** Opening TEXT SECTION block **

Apparently a security firm has discovered a way to trick Mac OS X into running a trojan horse. The technique involves creating a data file, but embedding a Carbon program in it. (Carbon is a programming interface aimed at making it easy to convert older Mac applications to run on Mac OS X without switching into Classic mode.)
According to Intego, Finder will see only the file type data display a spoofed icon identifying the file as (in their example) an MP3, but actually double-clicking on the file will cause the OS to notice the program code and run it. Their proof-of-concept code runs itself, then opens the file in iTunes in order to avoid looking suspicious.
This is very similar to a (fixed, but still present in a zillion unpatched systems) bug in Internet Explorer for Windows that was exploited by many mass-mailing viruses. In that case, IE would decide whether a file was safe by checking the MIME type sent by the server, then use the file extension to decide how to load the file. Viruses would generate messages embedding supposed MIDI files that Outlook would try to play, but instead of handing it to a MIDI player, it would ask the OS to open the file. Without the MIME info, Windows would see it was a program file and run the virus.
If this is confirmed, it will probably not be a vector for e-mail viruses, because the standard mail and web apps for Mac OS X don’t automatically run things the way Outlook, Outlook Express and Internet Explorer do.
No, the real danger will be viruses that spread through peer-to-peer file sharing networks. Download a supposed MP3 off of Gnutella, open up your music folder, double-click on it, and you’re infected.
Apple has said they “are aware of the potential issue… and are working proactively to investigate it.”
(Why is this news? Because it’s Apple, and because it’s so similar to a popular virus vector in Windows. Exploitable vulnerabilities are found so often in Windows I hardly blink.)
Updated slightly based on some real analysis (see comments).
Just a little nitpick; Finder is not fooled into thinking it’s an MP3 file, but correctly identifies it as an application. The application embeds the iTunes MP3 file icon, though, so unless you’re looking it’s easy for the user not to notice.
The interesting thing about it though is that the Unix ‘file’ command will identify the file as an MP3, and MP3 players will happily play the file; this is because the data fork (where the MP3 data goes) is actually not used in classic-style Mac applications — the launcher code is stuffed in the resource fork along with the icons and whatnot. This also means that the trojan will be stripped out if the file is transferred without carefully preserving the file type and resource fork. (The proof-of-concept is distributed in a StuffIt archive.) There’s also nothing Mac OS X-specific about this; it runs on Mac OS 9 too, according to the readme. Every version of Mac OS back to 1984 has been susceptible to the same “attack.”

** Closing TEXT SECTION block **
** Opening DATA EXTRACT block **

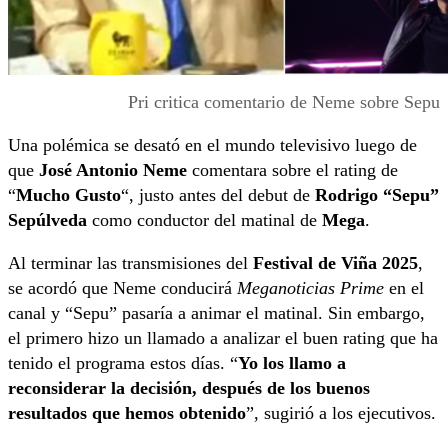
Pri critica comentario de Neme sobre Sepu
Una polémica se desató en el mundo televisivo luego de
que
José Antonio Neme
comentara sobre el rating de
“
Mucho Gusto
“, justo antes del debut de
Rodrigo “Sepu”
Sepúlveda
como conductor del matinal de
Mega
.
Al terminar las transmisiones del
Festival de Viña 2025
,
se acordó que Neme conducirá
Meganoticias Prime
en el
canal y “Sepu” pasaría a animar el matinal. Sin embargo,
el primero hizo un llamado a analizar el buen rating que ha
tenido el programa estos días. “
Yo los llamo a
reconsiderar la decisión, después de los buenos
resultados que hemos obtenido
”, sugirió a los ejecutivos.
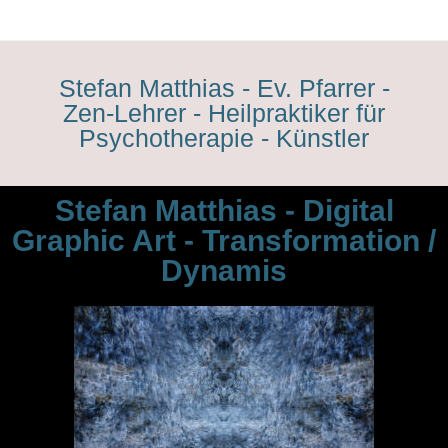
Stefan Matthias - Ev. Pfarrer -
Zen-Lehrer - Heilpraktiker für
Psychotherapie - Künstler
Stefan Matthias - Digital
Graphic Art - Transformation /
Dynamis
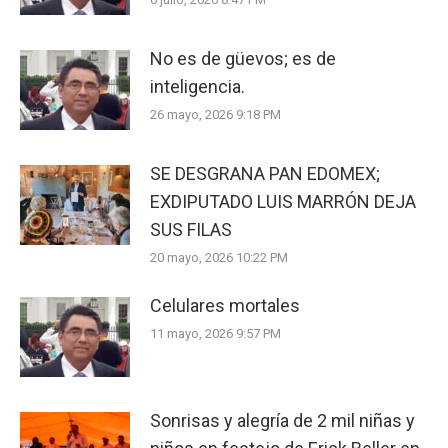
No es de güevos; es de
inteligencia.
26 mayo, 2026 9:18 PM
SE DESGRANA PAN EDOMEX;
EXDIPUTADO LUIS MARRÓN DEJA
SUS FILAS
20 mayo, 2026 10:22 PM
Celulares mortales
11 mayo, 2026 9:57 PM
Sonrisas y alegría de 2 mil niñas y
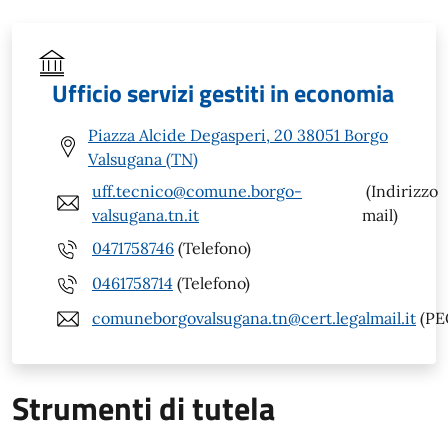
Ufficio servizi gestiti in economia
Piazza Alcide Degasperi, 20 38051 Borgo
Valsugana (TN)
uff.tecnico@comune.borgo-
(Indirizzo
valsugana.tn.it
mail)
0471758746
(Telefono)
0461758714
(Telefono)
comuneborgovalsugana.tn@cert.legalmail.it
(PE
Strumenti di tutela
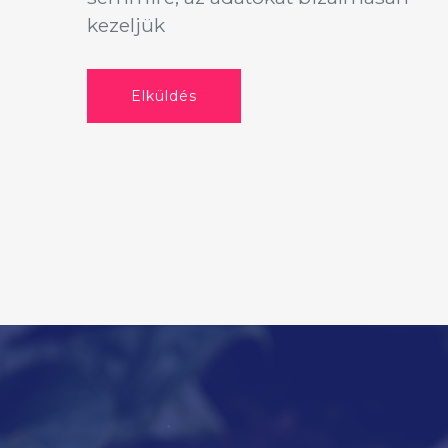
kezeljük
Elküldés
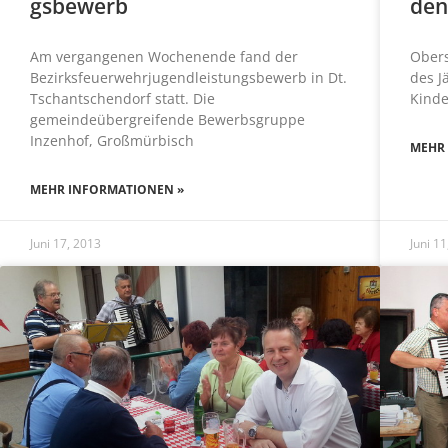
gsbewerb
den
Am vergangenen Wochenende fand der
Ober
Bezirksfeuerwehrjugendleistungsbewerb in Dt.
des J
Tschantschendorf statt. Die
Kinde
gemeindeübergreifende Bewerbsgruppe
Inzenhof, Großmürbisch
MEHR
MEHR INFORMATIONEN »
Juni 17, 2013
Juni 1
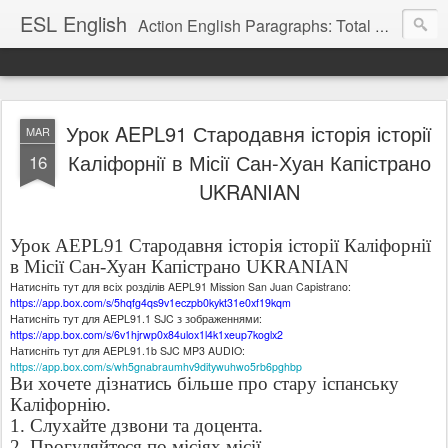
ESL English
Action English Paragraphs: Total Physical Response (TPR) Paragraphs for the High School and Adult Language Student
Урок AEPL91 Стародавня історія історії
MAR
Каліфорнії в Місії Сан-Хуан Капістрано
16
UKRANIAN
Урок AEPL91 Стародавня історія історії Каліфорнії
в Місії Сан-Хуан Капістрано UKRANIAN
Натисніть тут для всіх розділів AEPL91 Mission San Juan Capistrano:
https://app.box.com/s/5hqfg4qs9v1eczpb0kykt31e0xf19kqm
Натисніть тут для AEPL91.1 SJC з зображеннями:
https://app.box.com/s/6v1hjrwp0x84ulox1l4k1xeup7koglx2
Натисніть тут для AEPL91.1b SJC MP3 AUDIO:
https://app.box.com/s/wh5gnabraumhv9ditywuhwo5rb6pghbp
Ви хочете дізнатись більше про стару іспанську
Каліфорнію.
1. Слухайте дзвони та доцента.
2. Прогуляйтеся по місіях місії.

** Closing DATA EXTRACT block **

REQUIREMENT A
Answer these questions from the post about the Mac OS X trojan:
(i) After running itself, what program does the proof-of-concept code open the file in?
(ii) Besides Mac OS X, which system does the readme say the trick runs on?
(iii) In what kind of archive is the proof-of-concept distributed?
REQUIREMENT B
Decide whether each statement agrees with the post about the Mac OS X trojan. Answer yes or no, and quote the words from the post that decide it.
(i) The post expects the flaw to become a likely vector for e-mail viruses.
(ii) The post names peer-to-peer file sharing networks as the real danger.
(iii) The Unix 'file' command identifies the file as an application.
REQUIREMENT C
Resume the post about the Mac OS X trojan from its last sentence.

EXPECTED ANSWER A
(i) iTunes
(ii) Mac OS 9
(iii) A StuffIt archive

EXPECTED ANSWER B
(i) No: "it will probably not be a vector for e-mail viruses"
(ii) Yes: "No, the real danger will be viruses that spread through peer-to-peer file sharing networks."
(iii) No: "the Unix ‘file’ command will identify the file as an MP3"

EXPECTED ANSWER C
This trojan style is pretty much inherent in mixing applications and documents together in the filesystem, using the same mechanism to ‘open’ them, and not sandboxing unknown applications. (I don’t care if a trojan is stopped from changing my OS if it can still access or delete all the documents and e-mail on my single-user machine. Wasn’t Java supposed to save us from the scourge of untrusted programs?)
Thanks for the analysis. The article and press release gave the impression that Finder was fooled: “OS X’s Finder application… doesn’t see the Carbon code and launches the malicious file.” It is interesting that it effectively hides the code from Unix-based tools, though. (I’m surprised no one at Apple has updated
file
to look at both forks.)It seems to me now that Carbon is only necessary if the virus writer wants to hide the fact that the system has been infected. An older-style spoofer that pops up a fake error message justifying the lack of audio/video goodness could be done using Cocoa, but keeping the data fork “clean” makes it possible to hand real data off to the expected application.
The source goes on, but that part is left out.